Seasoned Marquette climber ropes in memories

Seasoned+Marquette+climber+ropes+in+memories

Isabelle Tavares

Underwear. Completely soiled Fruit of the Looms underwear, stranded on the side of Devils Tower in Wyoming. Weaving through the crowd of 70 people, sporting a brown shirt with the words “born old” on it, Phil Watts recalled this memorable encounter while on the 900-foot climb.

“Very soiled underwear, with an odor,” said Watts, founder of the Upper Peninsula Climbing Coalition (UPCC) and retired NMU professor of exercise physiology.

“I was scared on that climb, but not
as much as that guy.”

It was a dreary evening for climbing, but an excellent evening to tell of his rock climbing adventures at the “A Geezer
Reminisces on the High Places” event where Watts presented to a packed-in group of people last Thursday at the Peter White Public Library (PWPL). Watts, who is “casually
active” on social media, was contacted by a friend to do a presentation on his
climbing photos at the library. He decided the event would be an opportune time to use the presentation as a fundraiser for the UPCC. The UPCC is a nonprofit
organization that advocates for climbing access in the Upper Peninsula and needs $800 for insurance liability to maintain use of local climbing areas.

Donations at the event and the UPCC fundraiser cushioned the club to gain more than half of the $800 needed to continue accessing the AAA wall.

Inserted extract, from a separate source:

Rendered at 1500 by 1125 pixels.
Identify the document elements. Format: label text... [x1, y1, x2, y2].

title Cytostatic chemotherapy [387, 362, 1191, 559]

“Hopefully we’ll get some help with our funding and people will leave with a better understanding than what they came with of climbing,” Watts said. “Maybe some youngster will be
inspired to try it out.”

The late 70s was a time of exploration. Watts got a call from a friend riding in an old “beat-up Beetle” off from 550 Road, shouting excitedly about a tall slab
of rock. What Watts didn’t know, was that he
was soon to develop one of the most popular climbing sites in the Marquette region,
the AAA wall.

“We were the early adventurers. The biggest thing I’ve discovered over the years is that every year I find something new, and there’s a lot more rock climbing here than people think about,” Watts said. “You can have a lot of fun in Marquette with just
a five-minute drive.”

The event lasted over the allotted hour, as community members, NMU students and grimy climbers alike kept Watt’s
story momentum going. For the past four
decades, Watts has been mapping routes,
caravanning to and climbing on rocks, snow and ice in U.P. and more. His
frequent visits to local Marquette craigs and passion for climbing has led him to
become the namesake of Phil’s Hill located by the Marquette Mountain Ski Area.

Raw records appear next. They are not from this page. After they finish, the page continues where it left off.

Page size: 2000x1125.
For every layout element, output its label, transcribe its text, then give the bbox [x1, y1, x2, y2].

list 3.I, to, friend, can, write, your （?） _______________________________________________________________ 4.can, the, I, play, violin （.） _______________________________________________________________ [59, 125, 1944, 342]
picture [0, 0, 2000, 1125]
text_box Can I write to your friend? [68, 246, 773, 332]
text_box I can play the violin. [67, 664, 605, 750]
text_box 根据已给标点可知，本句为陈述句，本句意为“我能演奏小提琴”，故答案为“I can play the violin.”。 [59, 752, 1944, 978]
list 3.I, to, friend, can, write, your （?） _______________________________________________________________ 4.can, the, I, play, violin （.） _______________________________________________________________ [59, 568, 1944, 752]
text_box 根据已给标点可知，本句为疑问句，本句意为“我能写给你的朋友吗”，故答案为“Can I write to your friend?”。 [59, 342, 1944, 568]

“I’ve developed a deep appreciation for Marquette,” Watts said. “I retired two years ago and friends ask me, ‘Well, where are you going to move to now that you’re retired?’ and I say, ‘Move? There’s no way. I’ve got everything I’m interested in here.’”

Along with being a world leader in climbing and mountaineering related
physiological research, Watts is also the author of “Rock Climbing” from
Human Kinetics Publishers. Watts
delivered the opening keynote addresses at the first and second International Conferences on Science and Technology
in Climbing and Mountaineering in Leeds, England, in 1999 and 2002, and he
currently serves as an officer for the
International Rock Climbing Research Association.

NMU students were in attendance, including president of the South Superior Climbing Club and
environmental science major Myles Walimaa.

“My favorite part of climbing in Marquette is
the community. Whatever you end up
doing, there’s a lot of support [for it],” Walimaa said. “Phil is responsible for
all the enjoyment I get from this activity here. I give him many thanks for that.”

Despite the chalky, bleeding cracked
fingers, searing ache of strained muscles and literal leaps of faith, Watts continues to climb for the community, beauty and
compassion he finds within the climbing world, he added.

Wildflowers in full bloom on alpine meadows, snow blanketed mountains, vast landscapes and sunrises were all seen through the zipping open of Watt’s tent over the past 40 years.

“It’s community. Some of my best friends came from it. When you’re working together, you’re a unified body,” Watts said. “It’s the beauty. Climbing has brought me into areas that haven’t been spoiled.”
Watts’ presentation at PWPL was a
celebration of three qualities of climbing that have been important to Watts over the past 40 years.
“Rock climbing is to suffer with. It’s
companionship, friendship and the
beauty of the environment. You suffer on
the mountain with no food,” Watts said. “When you suffer, you understand them.”